The roadshow will start with the hotspots in Brixton and then move on to the good news areas. First up is the Linden Swimming Pool, which is heated and was enclosed two years ago. It is used now by professional and provincial clubs, with daily programmes drawing many swimmers, including children with special needs and disabled people, both of whom benefit from exercising in a heated pool.

Next stop will be Windsor East, just north of Cresta Shopping Centre. The area is experiencing urban decay, with vagrants presenting a problem and genuinely finding it difficult to find accommodation, according to Feig. A possible solution is to institute an employment register for vagrants, thus encouraging them to find jobs.

Berario Recreation Centre will also be visited. The Centre is unusual in that it has become self-sufficient, employing 26 people in a range of different programmes.

Another good news story is to be seen at Riverlea, a badly-neglected area, but starting to turn its back on that neglect. A donation of 10 computers has breathed new life into the Recreation Centre. Ten children from 10 different schools were invited to learn the basics of finding their way around the computers, and they are no longer "scared of computers". The programme hopes to get other schools involved.

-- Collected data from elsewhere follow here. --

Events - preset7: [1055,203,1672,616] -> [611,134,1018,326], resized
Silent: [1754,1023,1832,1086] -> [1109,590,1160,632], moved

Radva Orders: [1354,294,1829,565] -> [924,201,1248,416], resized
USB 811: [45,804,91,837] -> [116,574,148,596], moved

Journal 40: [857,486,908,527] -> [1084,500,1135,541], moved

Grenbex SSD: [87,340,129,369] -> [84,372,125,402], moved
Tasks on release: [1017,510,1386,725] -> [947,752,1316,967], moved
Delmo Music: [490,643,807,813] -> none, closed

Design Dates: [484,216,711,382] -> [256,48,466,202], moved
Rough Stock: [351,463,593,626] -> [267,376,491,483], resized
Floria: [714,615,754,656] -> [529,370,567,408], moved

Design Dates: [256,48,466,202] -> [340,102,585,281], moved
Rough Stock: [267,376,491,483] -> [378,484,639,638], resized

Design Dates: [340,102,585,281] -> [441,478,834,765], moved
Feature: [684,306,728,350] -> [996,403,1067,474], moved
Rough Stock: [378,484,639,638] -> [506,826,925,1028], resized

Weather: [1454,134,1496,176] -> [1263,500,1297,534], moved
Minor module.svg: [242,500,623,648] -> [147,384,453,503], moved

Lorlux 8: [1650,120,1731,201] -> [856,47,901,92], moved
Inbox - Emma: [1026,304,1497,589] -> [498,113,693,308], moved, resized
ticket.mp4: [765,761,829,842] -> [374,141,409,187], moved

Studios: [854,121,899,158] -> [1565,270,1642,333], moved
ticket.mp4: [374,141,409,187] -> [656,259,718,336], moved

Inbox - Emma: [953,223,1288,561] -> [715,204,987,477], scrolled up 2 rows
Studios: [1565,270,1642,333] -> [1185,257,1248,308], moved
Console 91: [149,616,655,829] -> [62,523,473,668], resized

And then the bus will move on to one of the Region's showcase projects: the Dyna Housing Project in Westbury. A year ago the City provided funding, the residents provided their manpower, and now, a year on, Dina Flats are completely renovated, with the rent payment levels up 60%. Flat dwellers in Riverlea are asking for the same investment in their area.

The Mayoral Committee will be taken to the Danie Van Zyl Recreation Centre in Newlands to witness one of the successes of the Region's poverty alleviation projects. Previously unemployed, David Masilo was given a small piece of land at the Centre, to cultivate vegetables. A year later he now employs several assistants, and he sells R700 worth of spinach a month, harvested from his garden. He now has a further piece of land fenced off, and with a tractor donated by City Parks, is preparing more fields for cultivation.

Says Feig: "He suddenly has a reason to get up in the morning."

The group will then move off to Marks Parks in Emmarentia where there'll be a problems and queries session with business people from Region 4, and members of the Mayoral Committee. This will be followed by a similar session back in Newlands, this time with members of the local community.

At Marks Park there'll be a display of beautiful wire baskets, made by 15 previously unemployed women who were given basic basket-making training as part of another poverty alleviation project. They are now economically independent, and one woman has bought herself a house from the income she's generated.

Feig concludes: "We don't do things on a grand scale. We don't bite off more than we can chew. We want to be judged by the results we can achieve. What we do tackle, we make happen."